Cheteshwar Pujara’s indifferent Test run continued on Day 1 of the second Test between India and England. The batsman walked in at 126/1 after Rohit Sharma and KL Rahul set the platform with a brilliant opening partnership, with a relatively flat deck on offer at Lord’s.
However, Pujara managed only nine runs before James Anderson coaxed him into playing at one outside off. The slip cordon accepted the offering gleefully as the 33-year-old registered single figures on a day all the other Indian batsmen shone. He is still without an international hundred in 30 months.
Pujara being out of form isn’t ideal for the Indian team to state the extremely obvious, but his failures could have a far-ranging impact. Here are three ways in which Cheteshwar Pujara’s struggle is bad for Indian cricket.
#3 Cheteshwar Pujara is one of the few players in the Test team who isn’t an IPL regular
Cheteshwar Pujara stands for a lot more in this Indian Test team than it seems at first glance. The Chennai Super Kings may have handed him an IPL contract after years on the sidelines, but he certainly isn’t in their first-choice plans and next year’s mega-auction is likely to see him go unsold once again.
Even India’s Test specialists who don’t play white-ball cricket, like Umesh Yadav, Ishant Sharma and Wriddhiman Saha, are experienced and involved at the IPL level. As one of the few Indian Test players who isn’t an IPL fixture, Pujara is one of the last of a dying breed.
Pujara has relied on first-class cricket to amass a pile of runs and make his way into the Indian red-ball side. In recent times, India have come under criticism for giving the IPL much more weightage than domestic cricket. And while that might not be a problem for the limited-overs formats, Test cricket is a completely different ball game.
Pujara stands for something big in the Indian side – the importance of first-class cricket and the way around the IPL. If his poor form continues, he will find himself out of the team, which will lose one of their only representatives of the same.
#2 India don’t have a backup No. 3
Speaking of players who aren’t IPL regulars, Hanuma Vihari is the only player in the current squad without a contract in the cash-rich league (Abhimanyu Easwaran was later added to the main squad, but he and Arzan Nagwaswalla were named as standbys.)
Vihari is probably the closest replacement for Cheteshwar Pujara India can find.

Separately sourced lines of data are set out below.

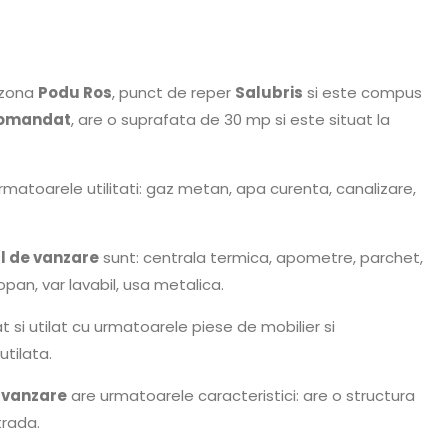
, zona
Podu Ros
, punct de reper
Salubris
si este compus
omandat
, are o suprafata de 30 mp si este situat la
rmatoarele utilitati: gaz metan, apa curenta, canalizare,
 de vanzare
sunt: centrala termica, apometre, parchet,
pan, var lavabil, usa metalica.
 si utilat cu urmatoarele piese de mobilier si
tilata.
 vanzare
are urmatoarele caracteristici: are o structura
trada.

Apart from Vihari, who has mostly batted lower down the order in Test cricket, India can call upon the likes of Mayank Agarwal and Shubman Gill. Both batsmen have been used as openers in Tests, and moving them from their preferred spots might not be easy.
KL Rahul seems to have sealed an opening slot, so his days of being a middle-order backup are all but over. Virat Kohli might be reluctant to move up to No. 3, having played most of his Test career one place lower.
Since India don’t have a ready replacement for Pujara, they might have to stick with them even when he’s in a tough run of form. Apart from the implications that has on the team’s famous bench strength, it would also mean that he isn’t working as hard for his place as he should be.
#1 Pujara’s poor run of form amplifies the pressure on Kohli and Rahane
Cheteshwar Pujara isn’t the only player who has found runs tough to come by over the last couple of years. Virat Kohli and Ajinkya Rahane, who follow him in the Test batting order, are also far from their best. All three batsmen have averaged in the mid-twenties since the start of 2020, putting immense pressure on the rest of the lineup to perform.
Pujara’s struggle only enhances the pressure on Kohli and Rahane, who have enough on their plate to deal with. The No. 3 has always been a reliable player who wears down the attack and makes things easy for his teammates, but the exact opposite seems to be happening in most games right now.
Pujara finding form would help Kohli and Rahane express themselves a little more, thereby uplifting the whole team.